We’re constantly being told what we can and can’t do, where we’re allowed to go, at what age we’re allowed to go places. And it may be frustrating, but we allow it because it’s external. But, at least we always have the ability to control our internal things.
Or do we…
We all think we have control over things that WE choose. Things like our role models. But what if we actually didn’t? Think about it – how many guys have women role models? Yet how many girls have male role models? Now hear me out. I get the automatic reaction that girls want to be like girls and guys want to be like guys, I do. But actually think about it. How come no one would blink an eye if a young girl had a poster of Barack Obama, Bill Gates, or Steve Jobs, but it would be so wrong if a young boy had a poster of Hilary Clinton, Beyoncé, or Ivanka Trump solely because they looked up to them? Yeah, I know – the realisation of how true that is, is frustrating.

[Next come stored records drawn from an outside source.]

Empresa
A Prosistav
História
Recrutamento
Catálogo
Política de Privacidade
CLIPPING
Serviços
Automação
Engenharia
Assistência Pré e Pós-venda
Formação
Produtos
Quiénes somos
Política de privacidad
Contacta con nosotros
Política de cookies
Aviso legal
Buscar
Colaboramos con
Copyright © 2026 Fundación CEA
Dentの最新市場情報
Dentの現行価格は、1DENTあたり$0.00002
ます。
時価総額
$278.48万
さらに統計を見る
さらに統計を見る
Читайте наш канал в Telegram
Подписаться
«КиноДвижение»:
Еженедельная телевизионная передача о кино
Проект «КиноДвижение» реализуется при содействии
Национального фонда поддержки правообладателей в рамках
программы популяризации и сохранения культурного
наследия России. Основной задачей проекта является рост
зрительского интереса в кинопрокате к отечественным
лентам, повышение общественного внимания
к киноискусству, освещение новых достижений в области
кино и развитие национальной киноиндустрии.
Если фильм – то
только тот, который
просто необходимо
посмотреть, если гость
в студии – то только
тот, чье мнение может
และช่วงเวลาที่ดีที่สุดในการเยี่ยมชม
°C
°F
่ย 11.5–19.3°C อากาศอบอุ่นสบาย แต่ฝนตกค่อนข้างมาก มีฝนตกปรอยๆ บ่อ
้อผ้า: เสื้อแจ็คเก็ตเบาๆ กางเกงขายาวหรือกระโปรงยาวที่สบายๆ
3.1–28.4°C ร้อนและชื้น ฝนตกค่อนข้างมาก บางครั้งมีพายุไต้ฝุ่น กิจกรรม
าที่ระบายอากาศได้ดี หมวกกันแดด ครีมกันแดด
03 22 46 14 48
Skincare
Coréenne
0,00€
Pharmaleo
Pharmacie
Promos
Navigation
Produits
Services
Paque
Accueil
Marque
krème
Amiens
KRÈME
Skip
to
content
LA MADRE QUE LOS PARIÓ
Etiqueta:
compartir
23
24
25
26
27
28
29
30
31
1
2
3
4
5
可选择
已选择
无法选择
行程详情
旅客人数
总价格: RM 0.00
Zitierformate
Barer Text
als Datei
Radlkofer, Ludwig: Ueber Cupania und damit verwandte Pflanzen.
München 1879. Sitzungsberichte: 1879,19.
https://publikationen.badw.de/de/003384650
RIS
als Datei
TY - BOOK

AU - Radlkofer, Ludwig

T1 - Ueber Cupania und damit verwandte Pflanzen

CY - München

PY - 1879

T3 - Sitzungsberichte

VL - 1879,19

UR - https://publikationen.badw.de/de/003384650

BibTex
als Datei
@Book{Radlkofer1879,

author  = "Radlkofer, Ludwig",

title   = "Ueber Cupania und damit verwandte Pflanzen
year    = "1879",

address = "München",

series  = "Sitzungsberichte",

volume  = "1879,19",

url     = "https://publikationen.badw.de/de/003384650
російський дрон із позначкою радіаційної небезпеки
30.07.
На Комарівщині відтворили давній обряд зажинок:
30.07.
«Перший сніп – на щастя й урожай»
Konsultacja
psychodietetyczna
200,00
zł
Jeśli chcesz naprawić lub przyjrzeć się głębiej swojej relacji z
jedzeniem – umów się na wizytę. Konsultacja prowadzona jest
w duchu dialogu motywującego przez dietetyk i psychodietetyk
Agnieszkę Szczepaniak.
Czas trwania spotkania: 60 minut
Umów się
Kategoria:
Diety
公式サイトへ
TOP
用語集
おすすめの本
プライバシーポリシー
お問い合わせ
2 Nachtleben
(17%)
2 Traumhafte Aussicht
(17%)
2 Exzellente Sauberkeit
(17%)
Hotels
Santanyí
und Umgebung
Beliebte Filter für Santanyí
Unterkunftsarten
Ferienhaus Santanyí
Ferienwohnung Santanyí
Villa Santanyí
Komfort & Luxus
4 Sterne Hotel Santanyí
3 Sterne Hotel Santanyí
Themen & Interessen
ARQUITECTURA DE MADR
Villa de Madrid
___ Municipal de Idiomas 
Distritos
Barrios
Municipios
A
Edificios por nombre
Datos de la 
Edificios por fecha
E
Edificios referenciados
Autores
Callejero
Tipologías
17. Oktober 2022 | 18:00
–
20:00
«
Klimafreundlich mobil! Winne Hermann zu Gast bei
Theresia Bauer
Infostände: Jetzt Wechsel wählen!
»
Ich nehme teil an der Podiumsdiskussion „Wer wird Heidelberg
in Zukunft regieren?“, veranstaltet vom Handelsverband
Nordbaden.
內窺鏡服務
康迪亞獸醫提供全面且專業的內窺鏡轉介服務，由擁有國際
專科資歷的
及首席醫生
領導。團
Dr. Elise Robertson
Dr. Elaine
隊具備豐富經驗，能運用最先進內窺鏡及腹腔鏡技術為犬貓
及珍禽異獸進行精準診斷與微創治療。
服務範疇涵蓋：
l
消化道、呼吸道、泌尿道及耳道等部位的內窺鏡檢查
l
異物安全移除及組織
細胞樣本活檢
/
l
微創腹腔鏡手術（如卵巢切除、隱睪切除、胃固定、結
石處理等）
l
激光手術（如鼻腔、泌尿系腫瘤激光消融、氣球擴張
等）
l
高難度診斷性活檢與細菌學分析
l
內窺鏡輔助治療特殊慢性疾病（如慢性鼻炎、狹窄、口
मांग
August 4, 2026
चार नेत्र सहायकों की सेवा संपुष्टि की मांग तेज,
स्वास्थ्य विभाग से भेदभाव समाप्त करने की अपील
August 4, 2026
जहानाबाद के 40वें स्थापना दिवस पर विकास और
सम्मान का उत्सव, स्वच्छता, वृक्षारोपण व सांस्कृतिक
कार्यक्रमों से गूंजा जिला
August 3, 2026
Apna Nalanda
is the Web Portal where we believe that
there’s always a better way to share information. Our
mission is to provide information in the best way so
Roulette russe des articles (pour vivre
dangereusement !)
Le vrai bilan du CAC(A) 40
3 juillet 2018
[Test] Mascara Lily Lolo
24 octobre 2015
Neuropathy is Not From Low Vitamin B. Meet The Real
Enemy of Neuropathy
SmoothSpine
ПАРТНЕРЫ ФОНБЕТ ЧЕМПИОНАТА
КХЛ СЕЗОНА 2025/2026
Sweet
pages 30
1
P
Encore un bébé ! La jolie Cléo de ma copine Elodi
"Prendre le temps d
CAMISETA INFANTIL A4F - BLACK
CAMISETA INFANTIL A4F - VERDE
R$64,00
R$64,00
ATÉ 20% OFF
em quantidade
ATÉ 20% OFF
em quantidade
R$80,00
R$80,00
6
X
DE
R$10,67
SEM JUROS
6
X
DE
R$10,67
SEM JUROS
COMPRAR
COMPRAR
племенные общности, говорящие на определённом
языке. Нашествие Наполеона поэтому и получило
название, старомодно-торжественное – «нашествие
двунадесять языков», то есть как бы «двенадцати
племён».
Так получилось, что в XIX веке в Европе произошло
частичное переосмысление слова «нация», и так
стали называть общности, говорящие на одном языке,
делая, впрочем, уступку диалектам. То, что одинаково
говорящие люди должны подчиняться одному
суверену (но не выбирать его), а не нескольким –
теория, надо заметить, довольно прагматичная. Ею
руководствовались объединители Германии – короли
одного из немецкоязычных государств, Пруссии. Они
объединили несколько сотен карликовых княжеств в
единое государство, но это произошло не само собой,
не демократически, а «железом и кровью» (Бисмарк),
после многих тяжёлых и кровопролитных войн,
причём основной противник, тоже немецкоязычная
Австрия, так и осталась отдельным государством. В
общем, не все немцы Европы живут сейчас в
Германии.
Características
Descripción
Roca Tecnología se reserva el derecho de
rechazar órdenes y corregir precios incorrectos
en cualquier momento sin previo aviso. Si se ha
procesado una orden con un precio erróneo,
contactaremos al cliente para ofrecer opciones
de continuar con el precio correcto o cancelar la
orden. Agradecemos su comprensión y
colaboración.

Now I don’t want to preach, far from it. I get that we still have a long way to go in business as women. The fact that the percentage of senior managers throughout the world that are women is still only 24% in 2012 is a little more than just depressing. But the fact that children feel, be it subconscious or not, that they have restrictions on who their role models can be. That my friend, is extremely depressing.
Now contrary to what most of you are thinking, I do not think that the answer is to push for more businesses to hire women and to promote women as incredible role models. I just want successful women to be promoted as equally as men, and to be viewed as a good role model for both boys and girls. I think a lot of the time those extra pushes actually do the complete opposite. Take the awards for companies that hire a lot of women: “Top Employer for Women”. Fantastic! I think it’s great that women know which companies they can work for that will not discriminate against them, really I do. But what about the other extreme? Are men more intimidated by companies that are the “Top Employers for Women” because they feel they may get overlooked for not being a women? Or maybe that the female managers will be this crazy, media induced version of a feminist? Or that the entire office culture will be a replication of the Stepford Wives? That is not what we want!
But it all starts with education. Not of the masses and not that your company hires the most women or has the most women in senior management roles, but of equality. Equality in the office, in our everyday lives and in our role models. Educate your own kids, other children, people that you care about. And one day, maybe just one, we’ll be able to take over the world enough to have our posters on walls of people who look up to us.